(Required work): Set down every line of the data, unchanged and complete.

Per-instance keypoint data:
*** Begin section ***
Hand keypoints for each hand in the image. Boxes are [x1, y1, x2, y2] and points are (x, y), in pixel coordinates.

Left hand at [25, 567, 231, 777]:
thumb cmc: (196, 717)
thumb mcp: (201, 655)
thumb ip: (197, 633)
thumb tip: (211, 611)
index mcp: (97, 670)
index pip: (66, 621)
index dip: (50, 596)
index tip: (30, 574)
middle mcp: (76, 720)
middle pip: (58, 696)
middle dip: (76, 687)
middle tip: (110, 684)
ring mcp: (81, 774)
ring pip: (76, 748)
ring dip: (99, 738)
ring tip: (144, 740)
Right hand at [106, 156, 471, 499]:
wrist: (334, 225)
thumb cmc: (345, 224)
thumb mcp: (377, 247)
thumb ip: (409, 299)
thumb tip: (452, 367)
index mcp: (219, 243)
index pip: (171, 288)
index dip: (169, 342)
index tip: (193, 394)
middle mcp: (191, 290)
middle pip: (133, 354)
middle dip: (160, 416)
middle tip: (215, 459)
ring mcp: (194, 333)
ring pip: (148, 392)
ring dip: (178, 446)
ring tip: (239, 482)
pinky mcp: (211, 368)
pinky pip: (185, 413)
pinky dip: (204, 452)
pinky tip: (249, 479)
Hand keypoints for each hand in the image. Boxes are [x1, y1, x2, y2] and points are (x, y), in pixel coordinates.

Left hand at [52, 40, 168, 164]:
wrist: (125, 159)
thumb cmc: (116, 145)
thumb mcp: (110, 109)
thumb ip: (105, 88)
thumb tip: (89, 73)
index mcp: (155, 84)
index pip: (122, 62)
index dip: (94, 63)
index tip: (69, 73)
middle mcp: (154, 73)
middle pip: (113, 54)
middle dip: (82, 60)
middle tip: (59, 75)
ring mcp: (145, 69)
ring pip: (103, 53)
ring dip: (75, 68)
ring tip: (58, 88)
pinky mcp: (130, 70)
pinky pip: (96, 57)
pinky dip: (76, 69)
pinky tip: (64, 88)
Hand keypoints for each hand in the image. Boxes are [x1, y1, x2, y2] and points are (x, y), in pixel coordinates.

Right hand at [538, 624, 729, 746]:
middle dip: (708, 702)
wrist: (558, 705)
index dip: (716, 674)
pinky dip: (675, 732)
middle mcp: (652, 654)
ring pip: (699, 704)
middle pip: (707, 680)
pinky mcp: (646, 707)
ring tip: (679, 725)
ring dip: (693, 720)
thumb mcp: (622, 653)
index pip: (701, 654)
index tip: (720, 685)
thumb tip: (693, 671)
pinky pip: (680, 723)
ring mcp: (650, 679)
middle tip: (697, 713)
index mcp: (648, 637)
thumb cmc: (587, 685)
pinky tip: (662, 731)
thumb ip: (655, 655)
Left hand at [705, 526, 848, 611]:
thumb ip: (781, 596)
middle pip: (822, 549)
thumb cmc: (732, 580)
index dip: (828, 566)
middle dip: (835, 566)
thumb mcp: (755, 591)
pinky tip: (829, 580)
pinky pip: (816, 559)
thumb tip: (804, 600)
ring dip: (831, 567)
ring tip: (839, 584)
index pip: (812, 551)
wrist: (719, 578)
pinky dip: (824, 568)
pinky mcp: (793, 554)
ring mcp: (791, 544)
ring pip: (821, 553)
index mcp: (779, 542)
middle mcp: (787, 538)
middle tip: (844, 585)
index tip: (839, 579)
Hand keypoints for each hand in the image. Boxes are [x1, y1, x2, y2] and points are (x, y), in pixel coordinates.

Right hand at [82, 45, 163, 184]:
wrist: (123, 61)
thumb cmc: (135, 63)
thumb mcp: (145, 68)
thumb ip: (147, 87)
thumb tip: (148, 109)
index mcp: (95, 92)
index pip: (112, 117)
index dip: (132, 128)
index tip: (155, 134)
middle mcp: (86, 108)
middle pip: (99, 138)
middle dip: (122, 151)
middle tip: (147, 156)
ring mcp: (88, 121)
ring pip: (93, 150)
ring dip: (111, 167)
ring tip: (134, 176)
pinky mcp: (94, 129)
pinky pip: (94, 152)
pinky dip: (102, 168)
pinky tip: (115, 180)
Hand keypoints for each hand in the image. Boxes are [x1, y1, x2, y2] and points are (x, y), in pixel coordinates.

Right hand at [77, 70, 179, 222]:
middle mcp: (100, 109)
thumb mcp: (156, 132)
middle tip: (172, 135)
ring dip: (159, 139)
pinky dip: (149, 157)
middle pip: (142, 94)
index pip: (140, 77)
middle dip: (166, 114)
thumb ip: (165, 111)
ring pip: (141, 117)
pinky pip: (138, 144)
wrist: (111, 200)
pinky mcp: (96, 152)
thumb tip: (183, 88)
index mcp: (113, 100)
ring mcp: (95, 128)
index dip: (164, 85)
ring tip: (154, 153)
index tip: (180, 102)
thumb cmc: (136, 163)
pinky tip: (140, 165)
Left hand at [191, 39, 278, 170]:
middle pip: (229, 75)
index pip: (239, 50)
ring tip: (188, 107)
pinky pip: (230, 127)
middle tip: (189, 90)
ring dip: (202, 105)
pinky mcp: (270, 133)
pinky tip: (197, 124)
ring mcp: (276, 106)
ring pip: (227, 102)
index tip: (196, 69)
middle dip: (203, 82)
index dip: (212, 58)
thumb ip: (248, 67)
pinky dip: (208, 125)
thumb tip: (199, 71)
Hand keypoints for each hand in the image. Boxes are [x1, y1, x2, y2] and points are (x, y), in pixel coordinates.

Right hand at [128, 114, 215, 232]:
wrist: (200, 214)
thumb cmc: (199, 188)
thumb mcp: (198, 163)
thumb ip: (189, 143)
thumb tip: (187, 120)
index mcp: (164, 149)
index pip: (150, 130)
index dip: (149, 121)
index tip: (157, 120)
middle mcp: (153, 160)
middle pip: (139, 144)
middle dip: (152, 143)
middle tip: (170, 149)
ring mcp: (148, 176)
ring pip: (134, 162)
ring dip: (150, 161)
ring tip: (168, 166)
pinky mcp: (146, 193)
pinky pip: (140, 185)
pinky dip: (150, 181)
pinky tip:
*** End section ***
(Answer to this problem):
Hand keypoints for each hand in the image. Boxes are [x1, y1, x2, y2] and points are (x, y), in pixel coordinates.

Left hand at [25, 567, 231, 777]:
thumb cmc: (196, 717)
thumb mcp: (201, 655)
thumb ip: (197, 633)
thumb tip: (211, 611)
index mcp: (97, 670)
index pip: (66, 621)
index dip: (50, 596)
index tip: (30, 574)
middle mcp: (76, 720)
middle pip: (58, 696)
middle dip: (76, 687)
middle tip: (110, 684)
ring mcp: (81, 774)
ring pip: (76, 748)
ring dip: (99, 738)
ring tip: (144, 740)
Right hand at [106, 156, 471, 499]:
wrist: (334, 225)
thumb cmc: (345, 224)
thumb mcp: (377, 247)
thumb ip: (409, 299)
thumb tip: (452, 367)
index mcp: (219, 243)
index pip: (171, 288)
index dip: (169, 342)
index tip: (193, 394)
middle mcp: (191, 290)
middle pip: (133, 354)
middle dip: (160, 416)
middle tip: (215, 459)
ring mcp: (194, 333)
ring pip: (148, 392)
ring dip: (178, 446)
ring tip: (239, 482)
pinky mcp: (211, 368)
pinky pip: (185, 413)
pinky dip: (204, 452)
pinky tip: (249, 479)
Hand keypoints for each hand in the image. Boxes are [x1, y1, x2, y2] and points are (x, y), in pixel coordinates.

Left hand at [52, 40, 168, 164]:
wrist: (125, 159)
thumb cmc: (116, 145)
thumb mcp: (110, 109)
thumb ip: (105, 88)
thumb tip: (89, 73)
index mcp: (155, 84)
index pip: (122, 62)
index dip: (94, 63)
index tip: (69, 73)
middle mcp: (154, 73)
middle pip: (113, 54)
middle dip: (82, 60)
middle tip: (59, 75)
ring mcp: (145, 69)
ring pip: (103, 53)
ring dip: (75, 68)
ring tip: (58, 88)
pinky mcp: (130, 70)
pinky pip: (96, 57)
pinky dip: (76, 69)
pinky tip: (64, 88)
Hand keypoints for each hand in the image. Boxes are [x1, y1, x2, y2] and points are (x, y), in pixel coordinates.

Right hand at [538, 624, 729, 746]:
middle dip: (708, 702)
wrist: (558, 705)
index dip: (716, 674)
pinky dip: (675, 732)
middle mcp: (652, 654)
ring pip: (699, 704)
middle pip: (707, 680)
pinky mcp: (646, 707)
ring tip: (679, 725)
ring dip: (693, 720)
thumb mcp: (622, 653)
index pip: (701, 654)
index tip: (720, 685)
thumb tip: (693, 671)
pinky pip: (680, 723)
ring mcp: (650, 679)
middle tip: (697, 713)
index mcp: (648, 637)
thumb cmc: (587, 685)
pinky tip: (662, 731)
thumb ip: (655, 655)
Left hand at [705, 526, 848, 611]:
thumb ip: (781, 596)
middle pip: (822, 549)
thumb cmc: (732, 580)
index dip: (828, 566)
middle dip: (835, 566)
thumb mcp: (755, 591)
pinky tip: (829, 580)
pinky pip: (816, 559)
thumb tip: (804, 600)
ring dip: (831, 567)
ring tip: (839, 584)
index pip: (812, 551)
wrist: (719, 578)
pinky dip: (824, 568)
pinky mcp: (793, 554)
ring mcp: (791, 544)
ring pip: (821, 553)
index mcp: (779, 542)
middle mcp: (787, 538)
middle tip: (844, 585)
index tip: (839, 579)
Hand keypoints for each hand in the image. Boxes are [x1, y1, x2, y2] and points are (x, y), in pixel coordinates.

Right hand at [82, 45, 163, 184]:
wrist: (123, 61)
thumb cmc: (135, 63)
thumb mcp: (145, 68)
thumb ip: (147, 87)
thumb tip: (148, 109)
index mcp: (95, 92)
index pip: (112, 117)
index dip: (132, 128)
index tip: (155, 134)
middle mcp: (86, 108)
middle pip: (99, 138)
middle dip: (122, 151)
middle tip: (147, 156)
ring mcp: (88, 121)
ring pip: (93, 150)
ring dip: (111, 167)
ring tip: (134, 176)
pinky mcp: (94, 129)
pinky pip: (94, 152)
pinky dip: (102, 168)
pinky tip: (115, 180)
Hand keypoints for each hand in the image. Boxes are [x1, y1, x2, y2] and points are (x, y), in pixel coordinates.

Right hand at [77, 70, 179, 222]:
middle mcp: (100, 109)
thumb mcp: (156, 132)
middle tip: (172, 135)
ring dip: (159, 139)
pinky dip: (149, 157)
middle pip: (142, 94)
index pip: (140, 77)
middle dip: (166, 114)
thumb ip: (165, 111)
ring pip: (141, 117)
pinky pip: (138, 144)
wrist: (111, 200)
pinky mcp: (96, 152)
thumb tip: (183, 88)
index mcp: (113, 100)
ring mcp: (95, 128)
index dip: (164, 85)
ring tip: (154, 153)
index tip: (180, 102)
thumb cmc: (136, 163)
pinky tip: (140, 165)
Left hand at [191, 39, 278, 170]:
middle pip: (229, 75)
index pip: (239, 50)
ring tip: (188, 107)
pinky pip: (230, 127)
middle tip: (189, 90)
ring dip: (202, 105)
pinky mcp: (270, 133)
pinky tip: (197, 124)
ring mcp: (276, 106)
ring pip: (227, 102)
index tip: (196, 69)
middle dip: (203, 82)
index dip: (212, 58)
thumb ip: (248, 67)
pinky dip: (208, 125)
thumb tip: (199, 71)
Hand keypoints for each hand in the image. Boxes are [x1, y1, x2, y2] and points are (x, y), in pixel coordinates.

Right hand at [128, 114, 215, 232]:
wrist: (200, 214)
thumb cmc: (199, 188)
thumb mcp: (198, 163)
thumb ip: (189, 143)
thumb tip: (187, 120)
index mcp: (164, 149)
index pip: (150, 130)
index dip: (149, 121)
index tip: (157, 120)
middle mcp: (153, 160)
middle pip: (139, 144)
middle dip: (152, 143)
middle tip: (170, 149)
ring mcp: (148, 176)
ring pip: (134, 162)
ring dip: (150, 161)
ring tip: (168, 166)
pinky mcp: (146, 193)
pinky pip: (140, 185)
pinky dip: (150, 181)
pinky tip:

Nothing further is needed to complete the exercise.